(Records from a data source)
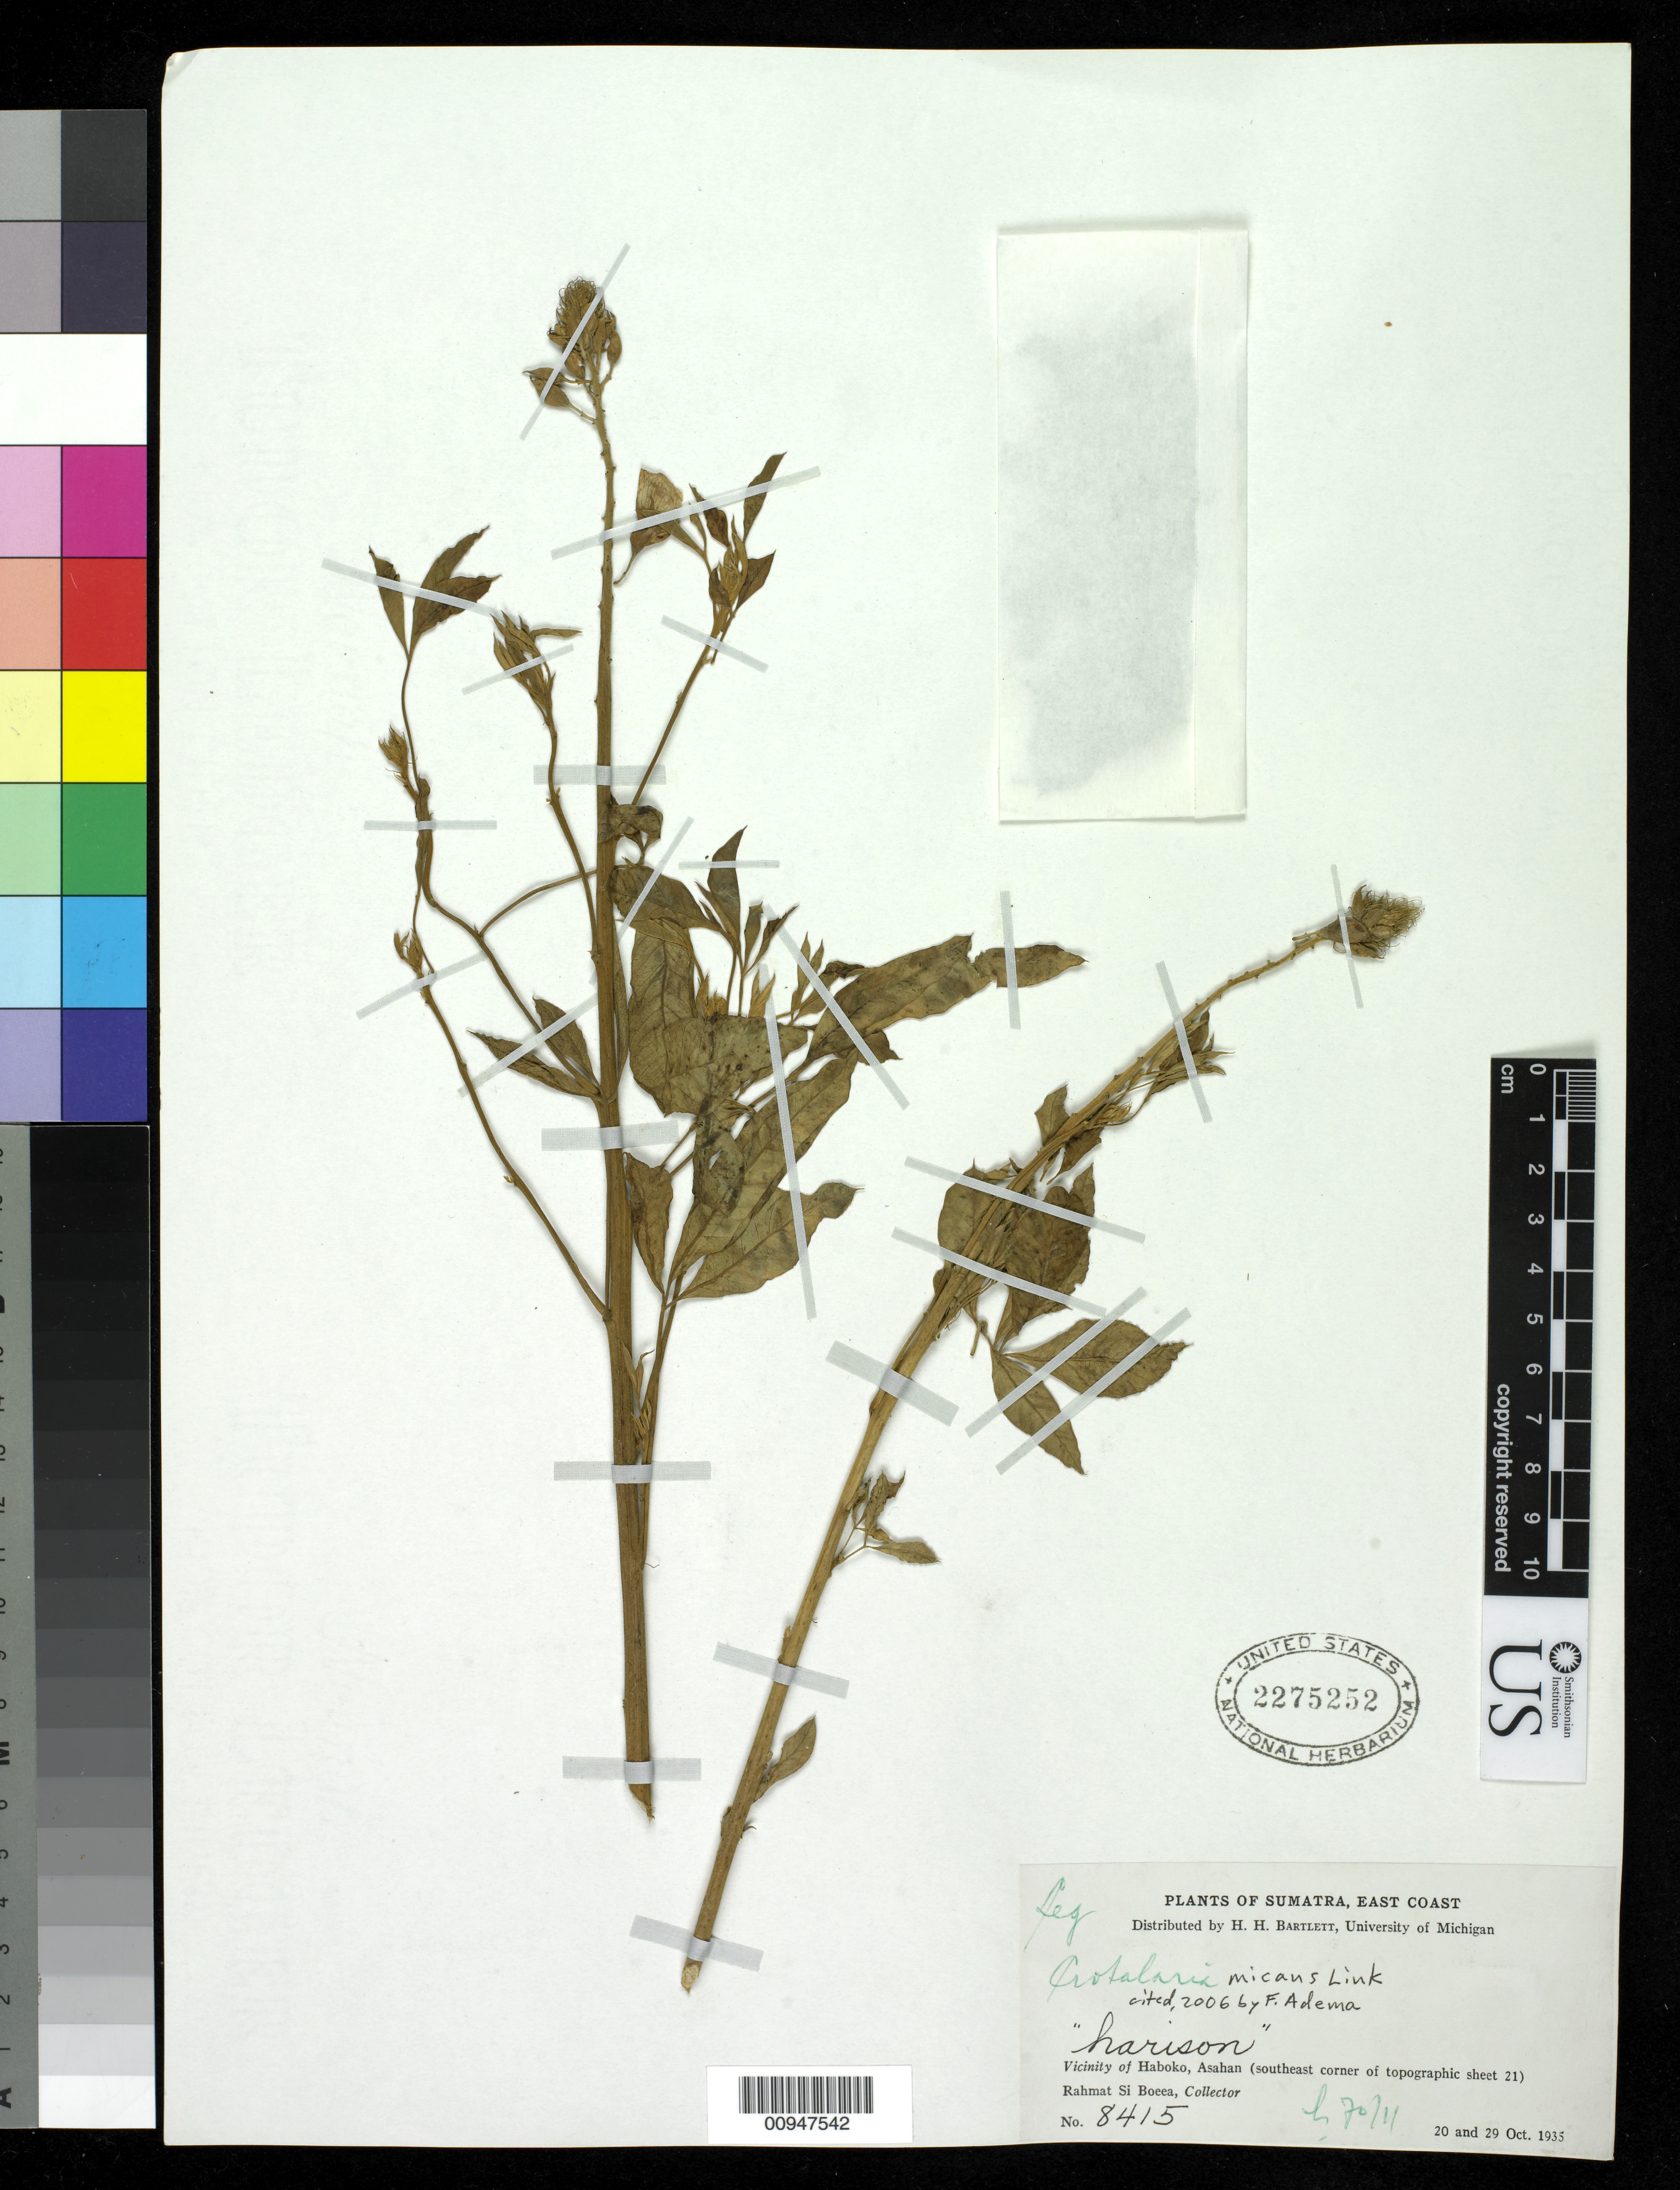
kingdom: Plantae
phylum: Tracheophyta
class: Magnoliopsida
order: Fabales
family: Fabaceae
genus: Crotalaria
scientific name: Crotalaria micans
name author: Link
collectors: Rahmat Si Boeea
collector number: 8415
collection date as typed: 20 Oct 1935 and 29 Oct 1935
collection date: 1935-10-20,1935-10-29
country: Indonesia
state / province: Sumatra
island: Sumatra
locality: vicinity of Haboko, Asahan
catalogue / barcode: US 2275252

Challenge:
Format the lines of every item above as a JSON list of strings, with one string per line and blank lines omitted. Leave out the pictures.

Final answer:
[
  "kingdom: Plantae",
  "phylum: Tracheophyta",
  "class: Magnoliopsida",
  "order: Fabales",
  "family: Fabaceae",
  "genus: Crotalaria",
  "scientific name: Crotalaria micans",
  "name author: Link",
  "collectors: Rahmat Si Boeea",
  "collector number: 8415",
  "collection date as typed: 20 Oct 1935 and 29 Oct 1935",
  "collection date: 1935-10-20,1935-10-29",
  "country: Indonesia",
  "state / province: Sumatra",
  "island: Sumatra",
  "locality: vicinity of Haboko, Asahan",
  "catalogue / barcode: US 2275252"
]